To add to the Arts Desk rave about Wednesday's concert, I'd say that Thursday night's tumultous conclusion to the Twelfth, reiterating the major despite all the dissonances and tone-rows, capped even the victory cavalcade of the Ninth and made an equally satisfying resolution to suffering x 3. Sophie came again and once again conferred 'rock and roll' status on a chamber performance.
She was also stunned by the endgames and rites of the Fifteenth Quartet last night, as was I: never have I concentrated more fiercely, though there were two peaks in this concert. One was violinist Alexander Pavelenko and cellist Kyril Zlotnikov searing their way towards the moment of tenderness (the Braga 'Angels' Serenade' which Shostakovich had orchestrated in his plans to make an opera of Chekhov's The Black Monk? Mahler linden-tree? Janáček?) in the Fourteenth's slow movement. The tender serenade returns, of course, with fragile radiance at the end.
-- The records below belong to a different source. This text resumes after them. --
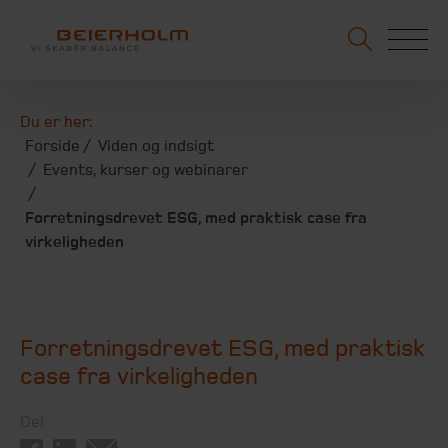
Du er her:
Forside
Viden og indsigt
Events, kurser og webinarer
Forretningsdrevet ESG, med praktisk case fra
virkeligheden
Forretningsdrevet ESG, med praktisk
case fra virkeligheden
Del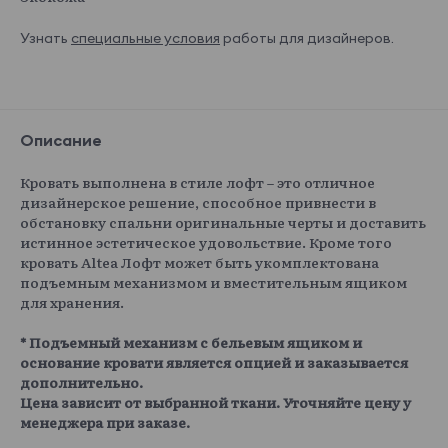
Узнать
специальные условия
работы для дизайнеров.
Описание
Кровать выполнена в стиле лофт – это отличное
дизайнерское решение, способное привнести в
обстановку спальни оригинальные черты и доставить
истинное эстетическое удовольствие. Кроме того
кровать Altea Лофт может быть укомплектована
подъемным механизмом и вместительным ящиком
для хранения.
* Подъемный механизм с бельевым ящиком и
основание кровати является опцией и заказывается
дополнительно.
Цена зависит от выбранной ткани. Уточняйте цену у
менеджера при заказе.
The other was the astounding resonance of the solos in the Fifteenth's funeral march, which is where the tears started to flow uncontrollably.
Makng space for that, and a talk to the Friends of the Jerusalem Quartet beforehand, meant coming down to Gloucestershire a day late, and missing beautiful country weather, but I'm here now in the arcadian Uley Valley among fewer people, but an abundance of surprisingly untimid ewes and lambs. This, apparently, is Eglantine and her offspring.
*Stop press (9/5): we've now got two singers and a pianist from the Birmingham Conservatoire to deliver 'Du Venus Sohn' as it appears in the original 1911 Hofmannsthal adaptation and Harlequin's Serenade, plus a couple of Strauss songs. And Alice Coote, one of my very favourite singers, has expressed friendly readiness to pop in and chat Octavian if rehearsals and rest-time permit.